* Assigned task
Write out exactly, with both ends included, the lines that run from the line containing "[45,318,158,329] // Trabajo" to the end of the entries. Pictures are not part of the answer.

* Data in this exercise
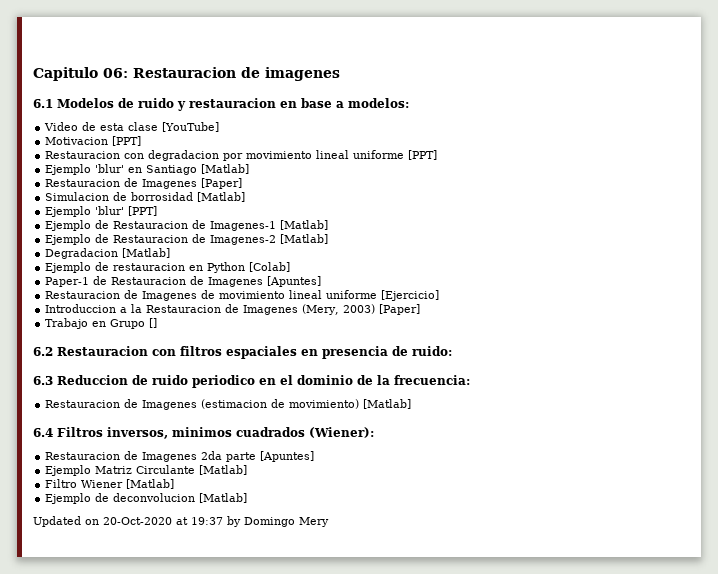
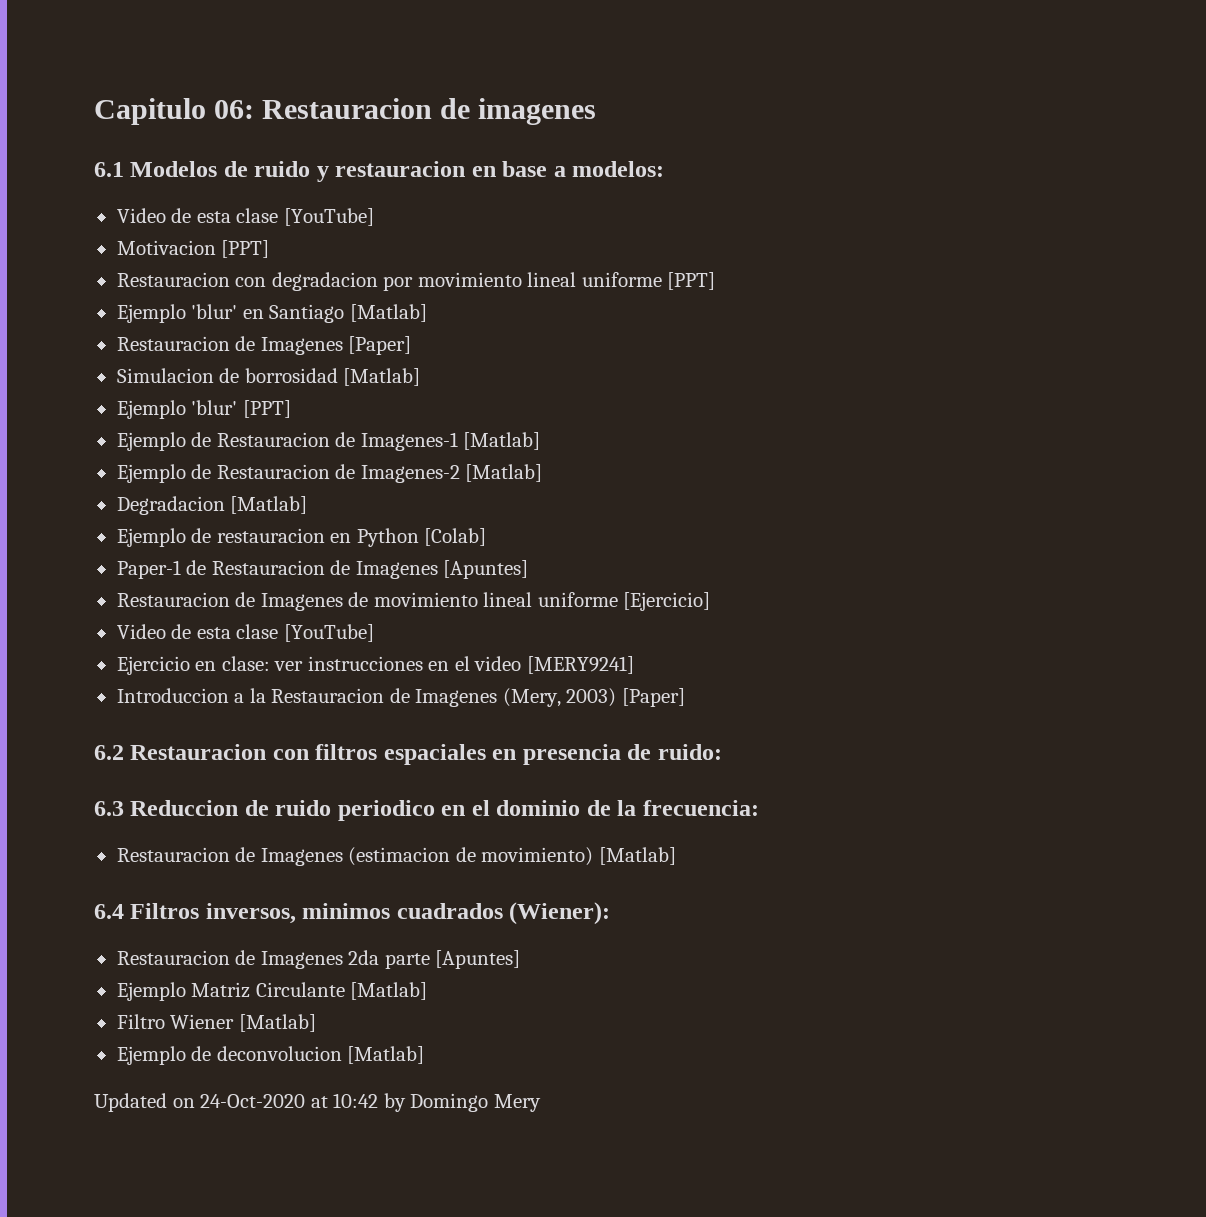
(440, 295) none -> [116,624,374,642] [116,656,634,675] // Video de esta clase [YouTube] // Ejercicio en clase: ver instrucciones en el video [MERY9241]
[45,318,158,329] // Trabajo en Grupo [] -> (685, 697) none
[103,517,223,525] 20-Oct-2020 at 19:37 -> [200,1093,379,1108] 24-Oct-2020 at 10:42

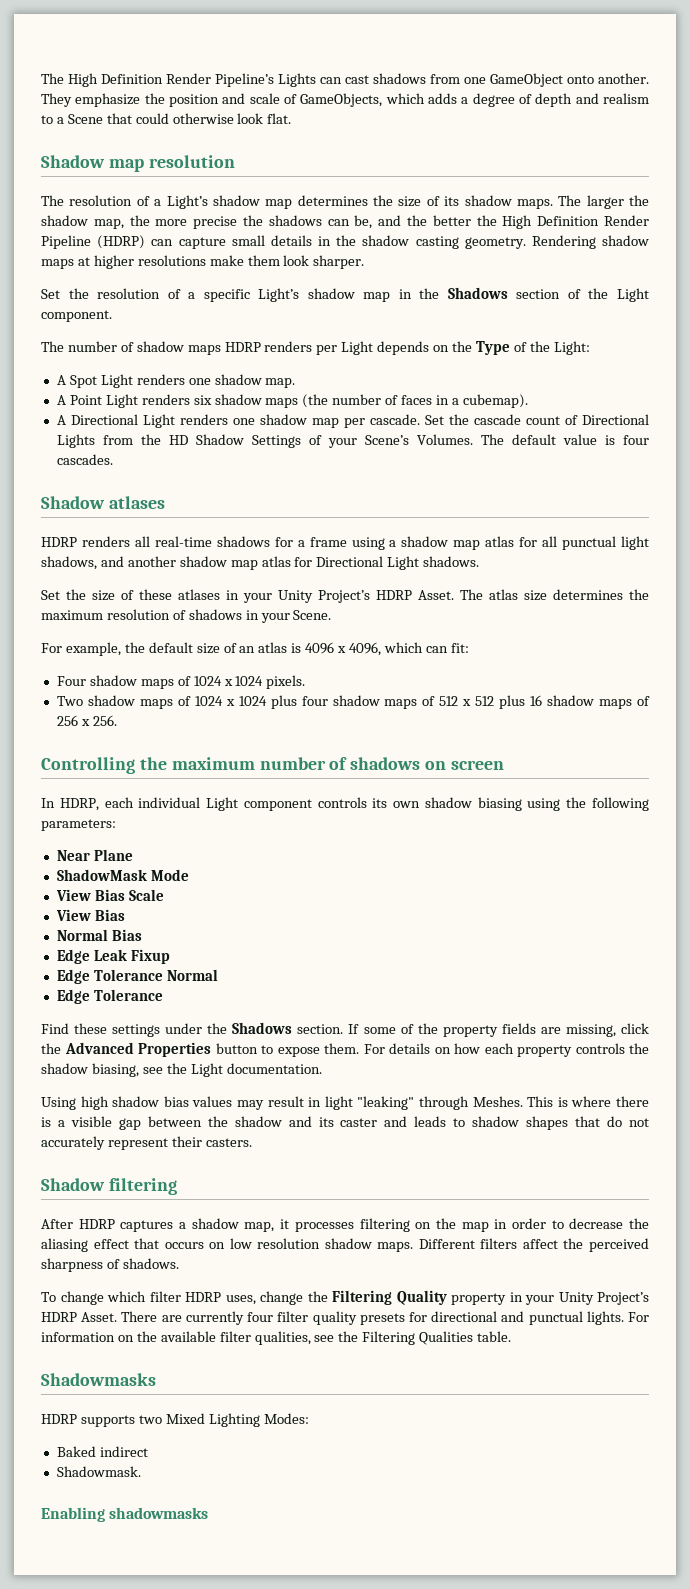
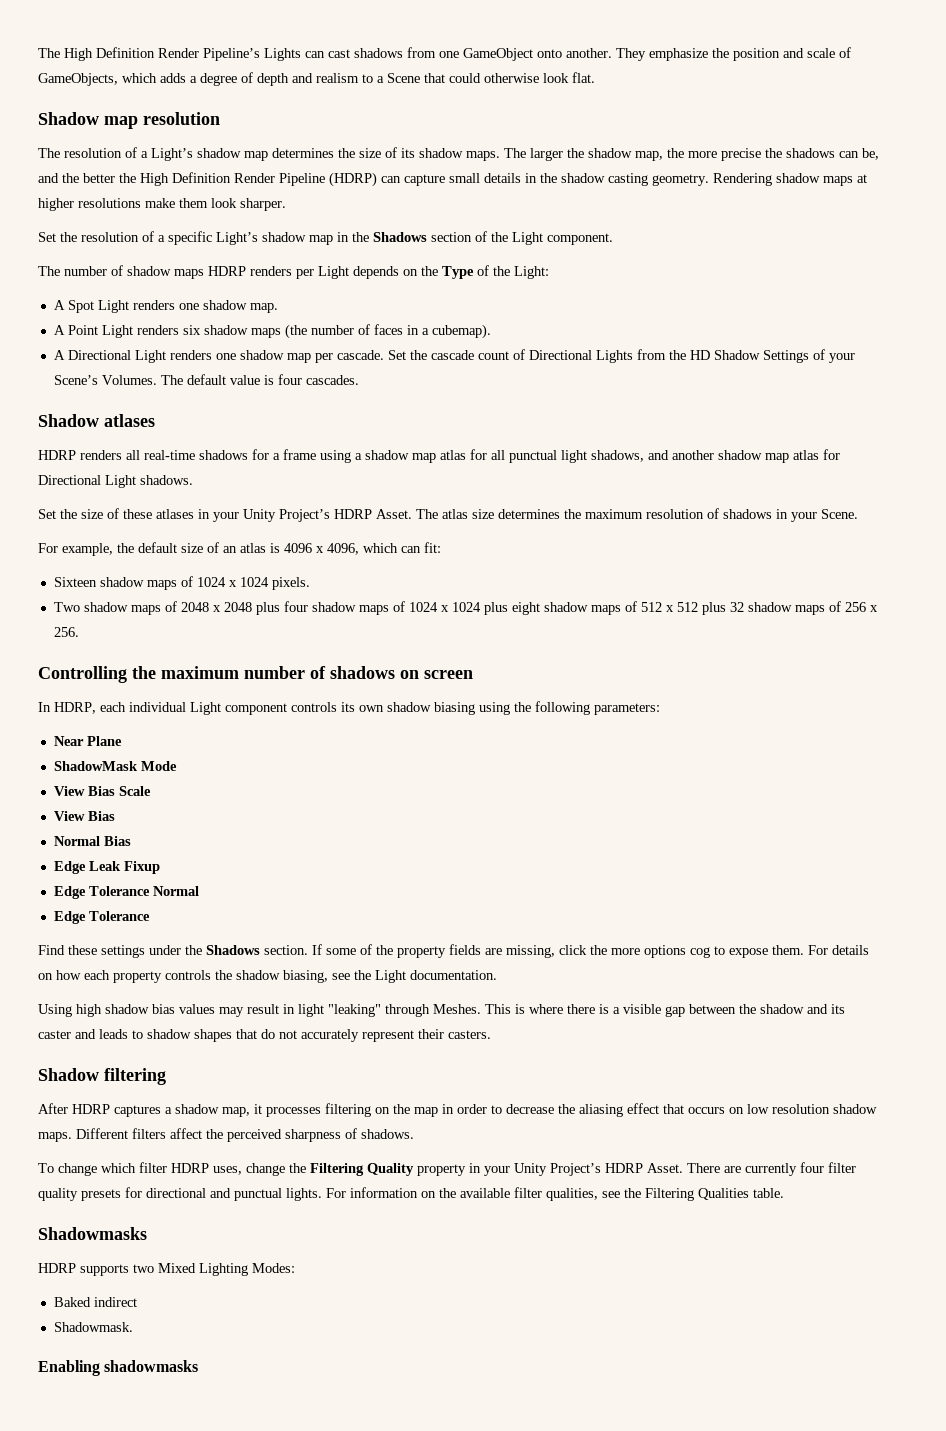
[56,676,86,686] Four -> [53,577,97,587] Sixteen
(191, 701) none -> [180,601,405,615] 2048 x 2048 plus four shadow maps of
[301,696,328,706] four -> [511,602,540,615] eight
[530,695,543,706] 16 -> [729,602,744,612] 32
[64,1042,258,1057] Advanced Properties button -> [611,945,710,958] more options cog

* Response to this exercise
[45,318,158,329] // Trabajo en Grupo [] -> (685, 697) none
[103,517,223,525] 20-Oct-2020 at 19:37 -> [200,1093,379,1108] 24-Oct-2020 at 10:42

[56,676,86,686] Four -> [53,577,97,587] Sixteen
(191, 701) none -> [180,601,405,615] 2048 x 2048 plus four shadow maps of
[301,696,328,706] four -> [511,602,540,615] eight
[530,695,543,706] 16 -> [729,602,744,612] 32
[64,1042,258,1057] Advanced Properties button -> [611,945,710,958] more options cog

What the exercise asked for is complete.